The answer must consist of every line in the records that contains the word "risk".

LISTED ENTRIES Block Start

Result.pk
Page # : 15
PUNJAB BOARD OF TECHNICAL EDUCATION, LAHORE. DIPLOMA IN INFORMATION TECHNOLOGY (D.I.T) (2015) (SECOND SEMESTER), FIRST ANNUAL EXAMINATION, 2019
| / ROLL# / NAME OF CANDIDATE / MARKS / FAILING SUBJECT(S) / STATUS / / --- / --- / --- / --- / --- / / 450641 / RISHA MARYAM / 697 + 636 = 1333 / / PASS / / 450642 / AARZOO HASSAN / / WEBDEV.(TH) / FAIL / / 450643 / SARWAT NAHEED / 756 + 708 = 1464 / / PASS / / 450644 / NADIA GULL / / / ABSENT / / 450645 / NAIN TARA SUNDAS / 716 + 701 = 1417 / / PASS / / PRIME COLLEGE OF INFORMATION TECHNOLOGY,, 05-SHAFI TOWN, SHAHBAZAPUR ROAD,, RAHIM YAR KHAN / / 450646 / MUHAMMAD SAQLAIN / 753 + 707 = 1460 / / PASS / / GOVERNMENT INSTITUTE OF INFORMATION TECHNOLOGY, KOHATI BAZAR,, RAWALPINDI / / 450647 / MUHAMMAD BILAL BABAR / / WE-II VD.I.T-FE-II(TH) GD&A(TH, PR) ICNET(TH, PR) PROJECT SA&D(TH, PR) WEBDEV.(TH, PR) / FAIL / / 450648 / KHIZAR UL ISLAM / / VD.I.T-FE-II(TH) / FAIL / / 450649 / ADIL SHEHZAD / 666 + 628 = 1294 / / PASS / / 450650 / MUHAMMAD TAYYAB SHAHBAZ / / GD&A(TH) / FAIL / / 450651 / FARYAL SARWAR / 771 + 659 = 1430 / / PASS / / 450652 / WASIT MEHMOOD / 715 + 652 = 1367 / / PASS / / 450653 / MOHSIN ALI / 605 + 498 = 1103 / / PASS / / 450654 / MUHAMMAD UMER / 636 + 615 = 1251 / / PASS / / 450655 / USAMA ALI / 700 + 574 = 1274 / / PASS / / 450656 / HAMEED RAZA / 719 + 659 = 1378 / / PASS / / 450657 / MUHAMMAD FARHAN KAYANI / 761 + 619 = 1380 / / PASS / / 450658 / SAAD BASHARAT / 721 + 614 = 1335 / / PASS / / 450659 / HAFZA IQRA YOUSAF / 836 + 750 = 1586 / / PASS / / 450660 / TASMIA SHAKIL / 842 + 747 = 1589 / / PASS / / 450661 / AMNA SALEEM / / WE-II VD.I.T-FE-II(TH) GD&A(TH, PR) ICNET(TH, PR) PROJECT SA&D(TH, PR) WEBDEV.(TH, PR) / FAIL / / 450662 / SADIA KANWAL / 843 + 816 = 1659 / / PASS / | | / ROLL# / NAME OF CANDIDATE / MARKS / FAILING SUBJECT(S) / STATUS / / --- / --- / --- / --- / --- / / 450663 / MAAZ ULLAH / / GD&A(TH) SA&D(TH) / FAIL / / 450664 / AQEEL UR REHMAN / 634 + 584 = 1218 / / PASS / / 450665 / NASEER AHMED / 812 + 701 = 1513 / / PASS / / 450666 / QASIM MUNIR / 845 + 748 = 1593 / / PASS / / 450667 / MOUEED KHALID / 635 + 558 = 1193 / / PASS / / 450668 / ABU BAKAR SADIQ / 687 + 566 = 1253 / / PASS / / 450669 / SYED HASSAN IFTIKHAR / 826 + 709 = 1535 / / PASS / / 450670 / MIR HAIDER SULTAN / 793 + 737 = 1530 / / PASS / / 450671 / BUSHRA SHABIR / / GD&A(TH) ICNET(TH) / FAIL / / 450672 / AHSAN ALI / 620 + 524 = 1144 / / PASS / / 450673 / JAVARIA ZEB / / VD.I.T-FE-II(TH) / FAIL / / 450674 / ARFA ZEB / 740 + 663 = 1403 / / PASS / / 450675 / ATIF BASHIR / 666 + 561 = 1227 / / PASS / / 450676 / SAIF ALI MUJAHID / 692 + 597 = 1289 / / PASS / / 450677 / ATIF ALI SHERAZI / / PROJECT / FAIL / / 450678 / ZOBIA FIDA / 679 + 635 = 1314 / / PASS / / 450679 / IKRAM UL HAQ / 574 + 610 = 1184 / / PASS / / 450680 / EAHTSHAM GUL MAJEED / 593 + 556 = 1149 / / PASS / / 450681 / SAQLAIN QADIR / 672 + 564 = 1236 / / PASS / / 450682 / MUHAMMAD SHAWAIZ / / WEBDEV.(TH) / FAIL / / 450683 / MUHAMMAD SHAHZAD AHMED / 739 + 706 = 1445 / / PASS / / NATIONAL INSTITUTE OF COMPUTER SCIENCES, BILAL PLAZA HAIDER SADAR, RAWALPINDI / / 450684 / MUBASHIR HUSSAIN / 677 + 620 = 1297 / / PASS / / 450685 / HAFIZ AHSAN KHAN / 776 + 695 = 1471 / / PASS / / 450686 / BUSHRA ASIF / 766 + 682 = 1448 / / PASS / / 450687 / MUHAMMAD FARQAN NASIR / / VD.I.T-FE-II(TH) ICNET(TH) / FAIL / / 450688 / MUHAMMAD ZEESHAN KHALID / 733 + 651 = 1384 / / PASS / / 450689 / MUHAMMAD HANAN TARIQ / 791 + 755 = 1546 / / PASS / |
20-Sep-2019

LISTED ENTRIES Block End
LISTED ENTRIES Block Start

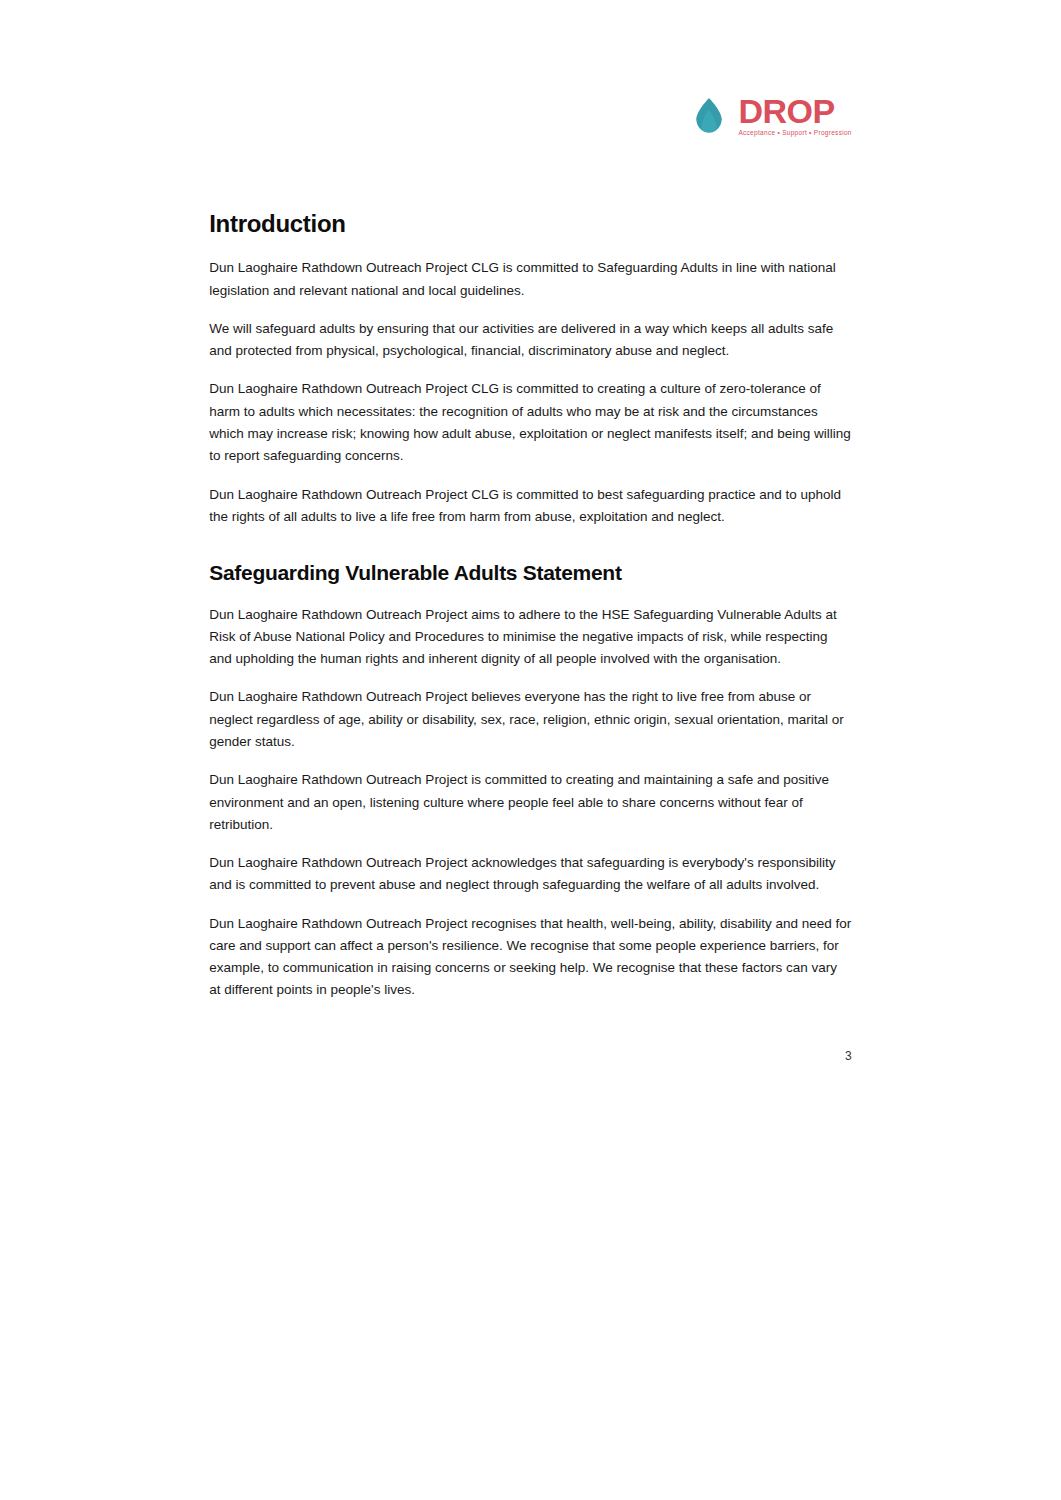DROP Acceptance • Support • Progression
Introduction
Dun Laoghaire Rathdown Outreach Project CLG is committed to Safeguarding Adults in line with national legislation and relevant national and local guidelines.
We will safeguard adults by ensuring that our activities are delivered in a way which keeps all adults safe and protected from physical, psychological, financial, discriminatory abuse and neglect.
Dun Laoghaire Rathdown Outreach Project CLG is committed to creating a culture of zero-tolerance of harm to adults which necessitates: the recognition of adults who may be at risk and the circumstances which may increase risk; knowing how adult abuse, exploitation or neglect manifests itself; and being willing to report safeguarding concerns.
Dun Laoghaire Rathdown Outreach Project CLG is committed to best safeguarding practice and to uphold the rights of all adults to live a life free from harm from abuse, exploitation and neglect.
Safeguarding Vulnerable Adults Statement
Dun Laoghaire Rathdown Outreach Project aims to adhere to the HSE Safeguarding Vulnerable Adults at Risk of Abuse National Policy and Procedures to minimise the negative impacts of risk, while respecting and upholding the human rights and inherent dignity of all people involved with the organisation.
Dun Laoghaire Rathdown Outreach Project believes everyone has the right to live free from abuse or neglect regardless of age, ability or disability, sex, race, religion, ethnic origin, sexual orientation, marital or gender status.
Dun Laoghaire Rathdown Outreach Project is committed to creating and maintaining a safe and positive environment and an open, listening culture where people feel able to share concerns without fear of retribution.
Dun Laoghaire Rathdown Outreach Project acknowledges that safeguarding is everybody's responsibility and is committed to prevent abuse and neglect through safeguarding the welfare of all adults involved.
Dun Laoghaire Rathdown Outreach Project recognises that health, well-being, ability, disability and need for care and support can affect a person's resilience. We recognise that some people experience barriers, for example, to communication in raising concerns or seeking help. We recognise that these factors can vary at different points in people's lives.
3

LISTED ENTRIES Block End

_RESULT BELOW_.
Dun Laoghaire Rathdown Outreach Project CLG is committed to creating a culture of zero-tolerance of harm to adults which necessitates: the recognition of adults who may be at risk and the circumstances which may increase risk; knowing how adult abuse, exploitation or neglect manifests itself; and being willing to report safeguarding concerns.
Dun Laoghaire Rathdown Outreach Project aims to adhere to the HSE Safeguarding Vulnerable Adults at Risk of Abuse National Policy and Procedures to minimise the negative impacts of risk, while respecting and upholding the human rights and inherent dignity of all people involved with the organisation.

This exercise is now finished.